On the other hand, various subspaces of $\mathcal B(\mathbb R)$ have a nice topology:

  1. For any closed subset $K\subset \mathbb R$, one can define the subspace of $K$-supported hyperfunctions $\mathcal B_K(\mathbb R)\subset \mathcal B(\mathbb R)$, as the kernel of a naturally defined restriction map $\mathcal B(\mathbb R)\to \mathcal B(\mathbb R\setminus K)$ (noting that the notion of hyperfunction makes sense also for open subsets of $\mathbb R$, and yields a sheaf). Then $\mathcal B_K(\mathbb R)$ has a natural topology as a nuclear Fréchet space. In particular, the subspace of compactly supported hyperfunctions has a natural topology as a sequential colimit of nuclear Fréchet spaces.

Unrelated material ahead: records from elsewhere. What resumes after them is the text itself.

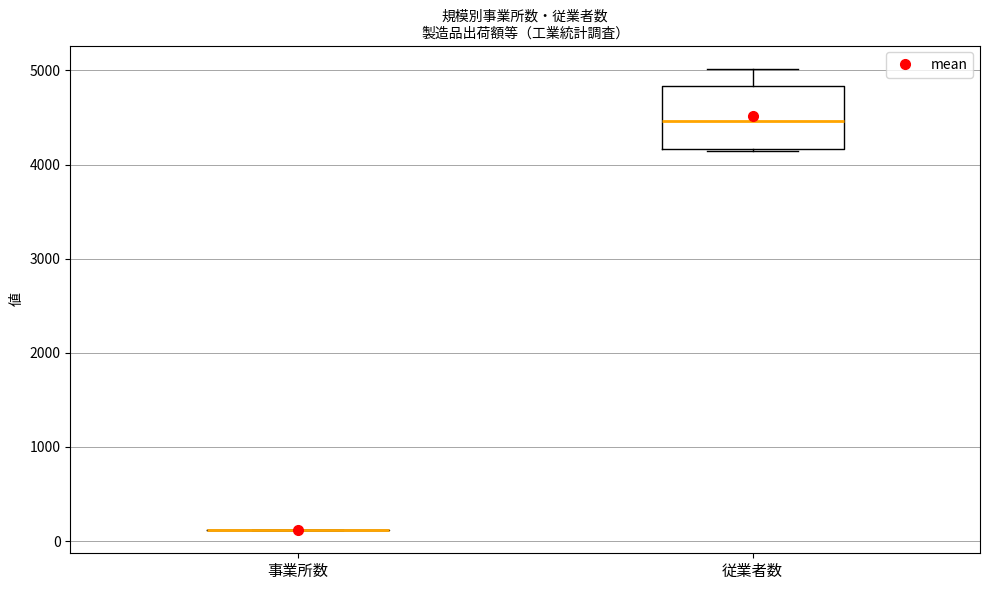

Reading left to right, transcribe this box plot: for each box, give where its median line is, the range the box spans, and where its two whiskers end, as read against the y-axis. The values are not printed on the chart, so give them approximately, as read against the axis.

事業所数: box collapsed to a line at 100, whiskers 100 to 100
従業者数: median 4500, box 4200 to 4800, whiskers 4100 to 5000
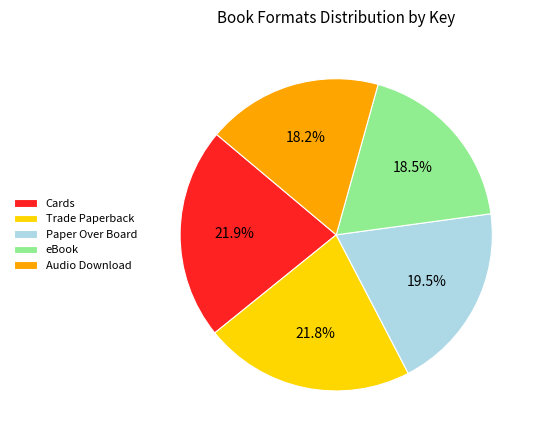

Does eBook account for over 50% of the chart?

No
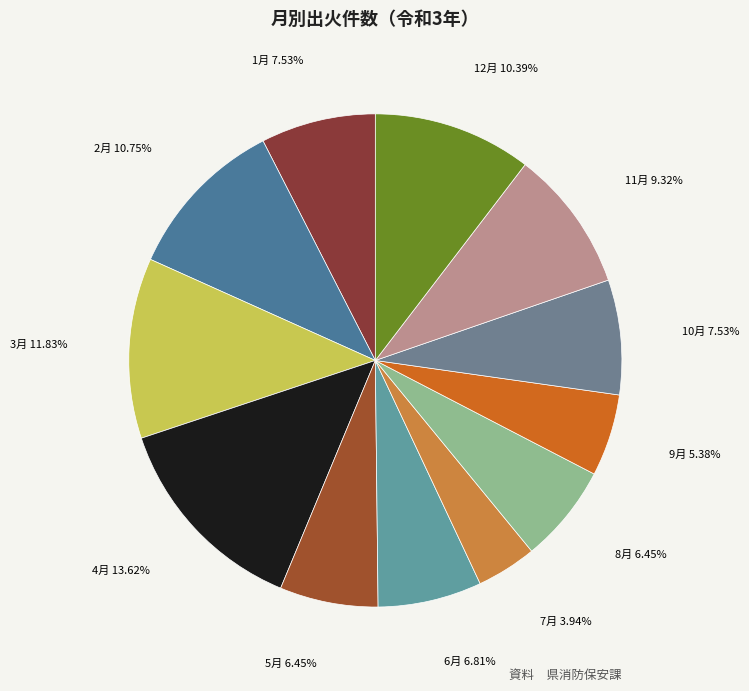

To the nearest percent, what percentage of the pie is 2月?

11%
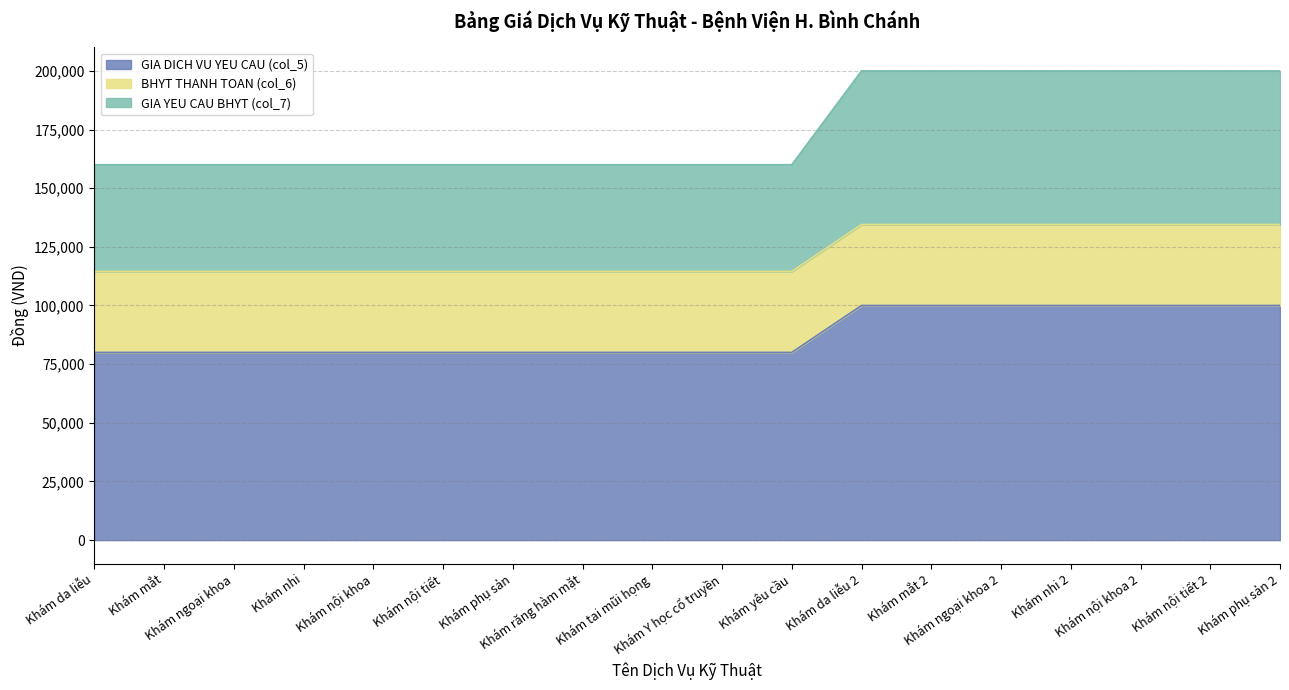

What is the label of the 3rd point from the left?

Khám ngoại khoa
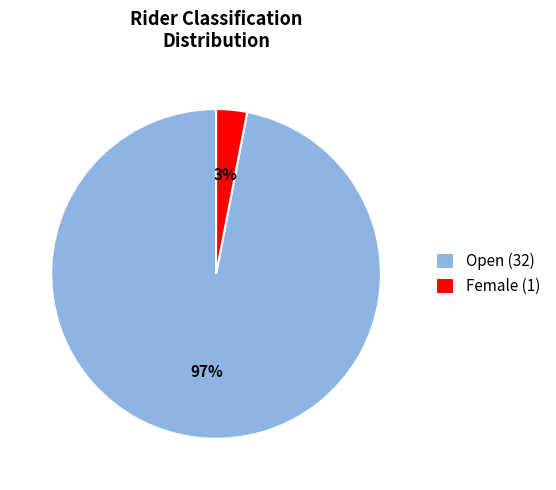

Which slice is the smallest?

Female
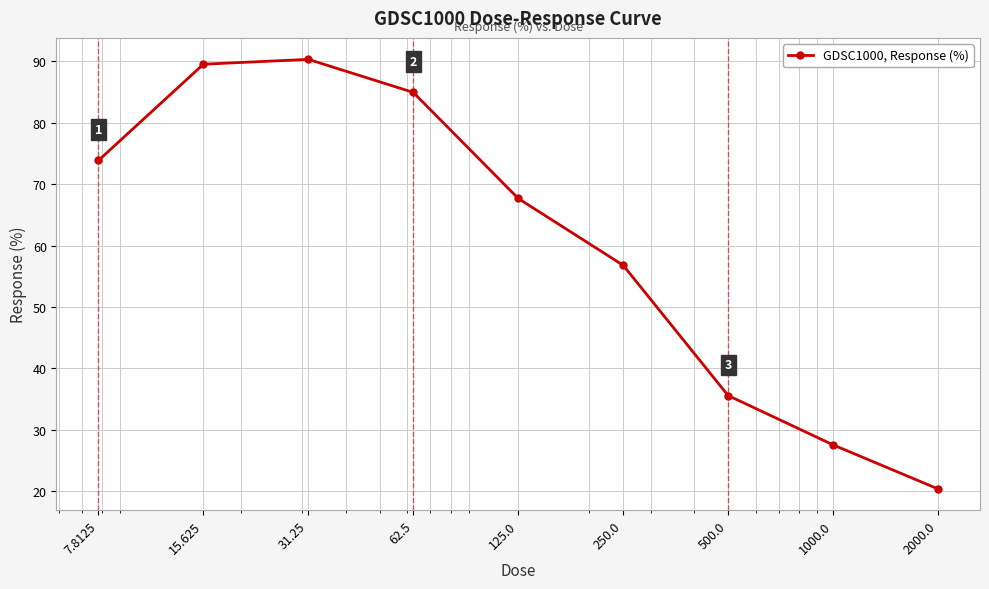

What is the difference between the second highest and minimum values?

69.2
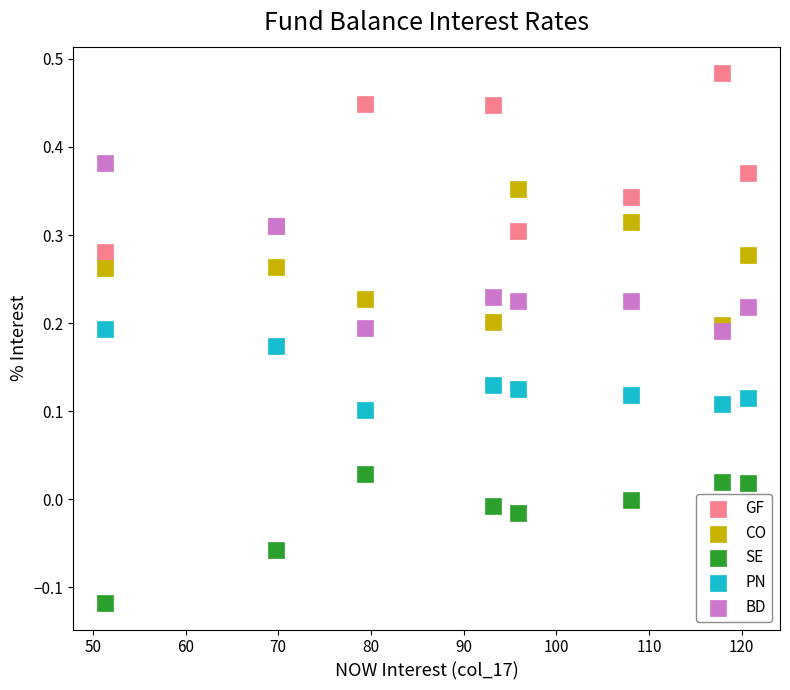

Which series contains the lowest Y value?

SE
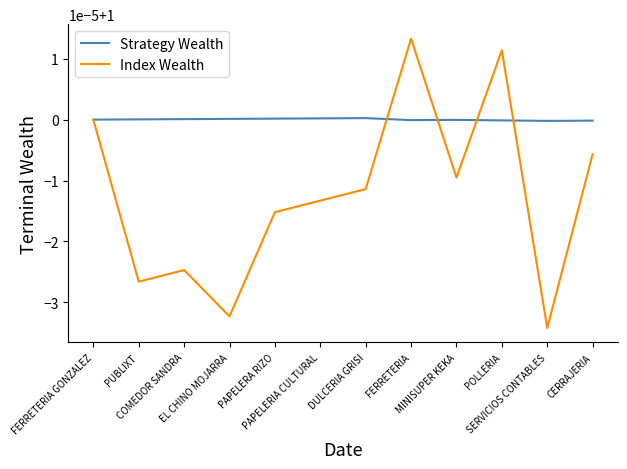

In Index Wealth, how many points are higher than both neighbors (excluding endpoints)?

3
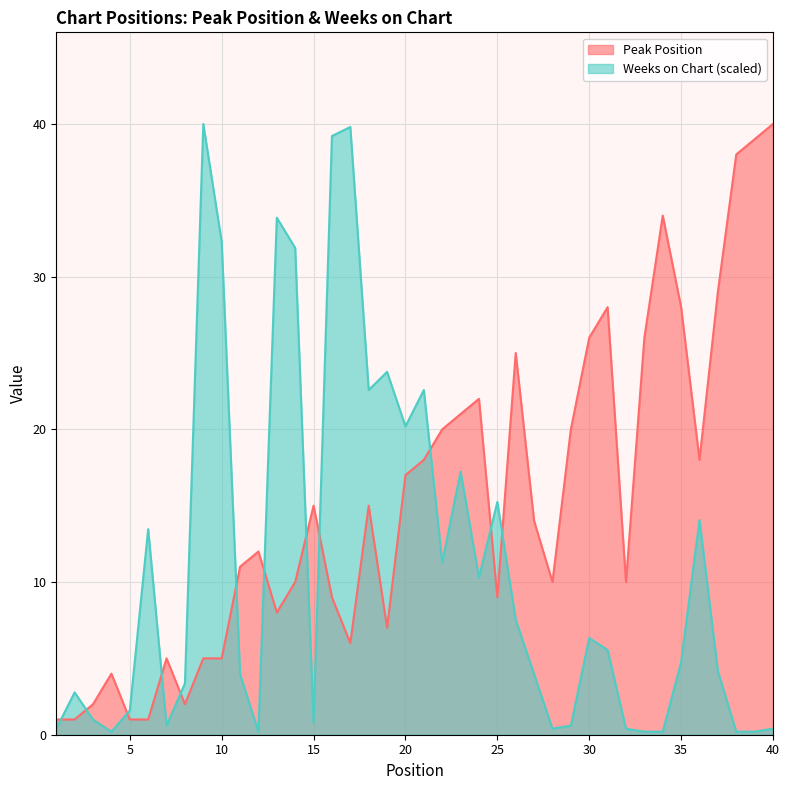

At how many categories does at least one series exceed 25?

15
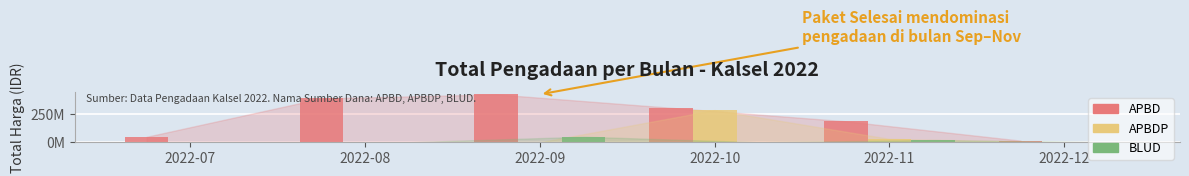

Which series has the widest spread of values?

APBD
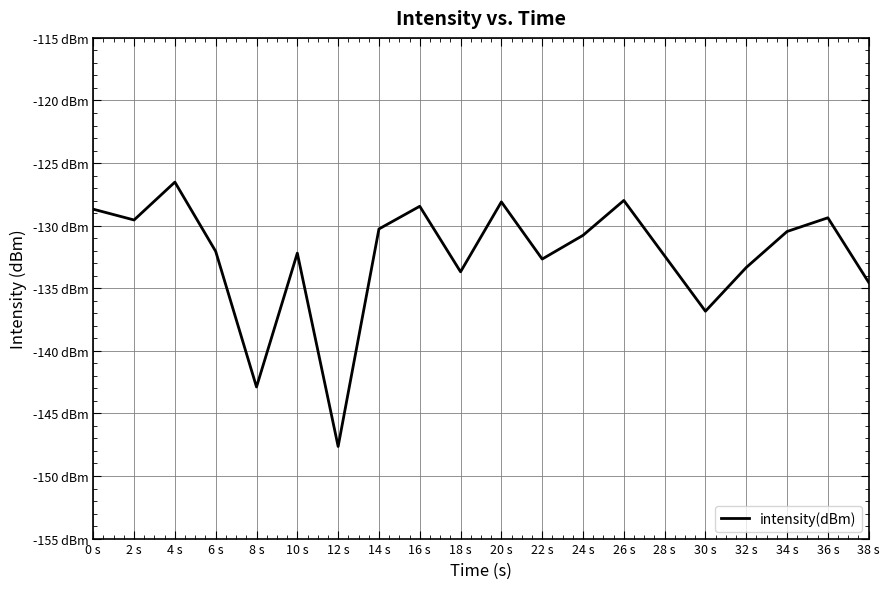

True or false: the data shows -56.4 at 20 s.

False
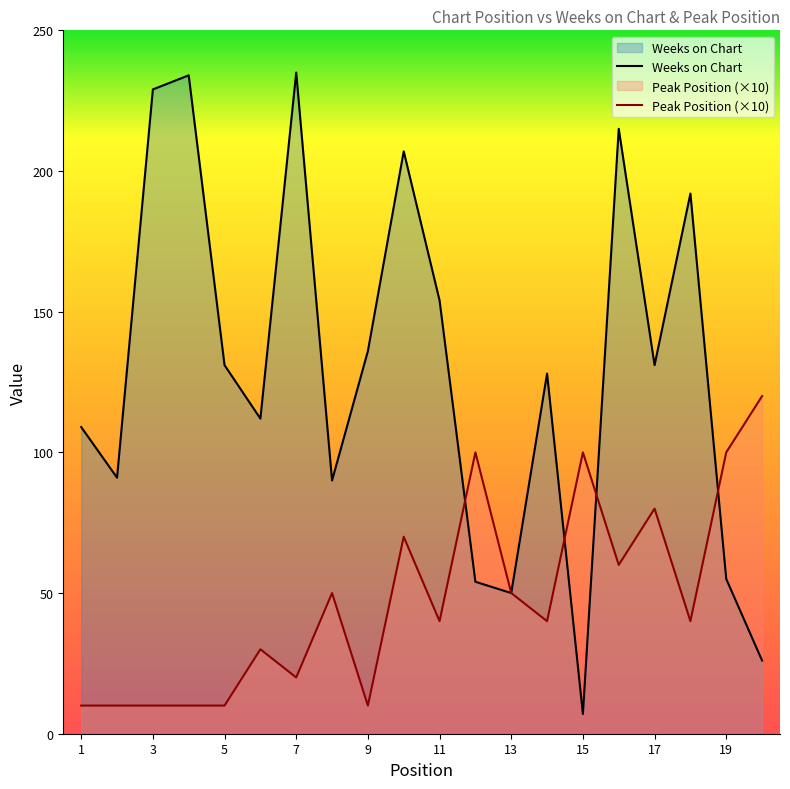

True or false: Weeks on Chart has a value of 25 at 1.

False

  2. The space of distributions on $\mathbb R$ can be shown to embed naturally into $\mathcal B(\mathbb R)$. Again, the space of distributions has a nice topological structure.

The theory of condensed vector spaces handles this situation very nicely; like any quotient space, $\mathcal B(\mathbb R)$ has a natural structure as condensed $\mathbb R$-vector space and this makes the kernel of $\mathcal B(\mathbb R)\to \mathcal B(\mathbb R\setminus K)$ a condensed $\mathbb R$-vector space that comes (necessarily uniquely) from a nuclear Fréchet space.

In fact, that condensed mathematics can handle quotients by dense subspaces nicely is a thing I'm always stressing about the theory; but so far I wasn't aware of any such examples that are actually used in mathematical practice. Hyperfunctions do seem to be such a case!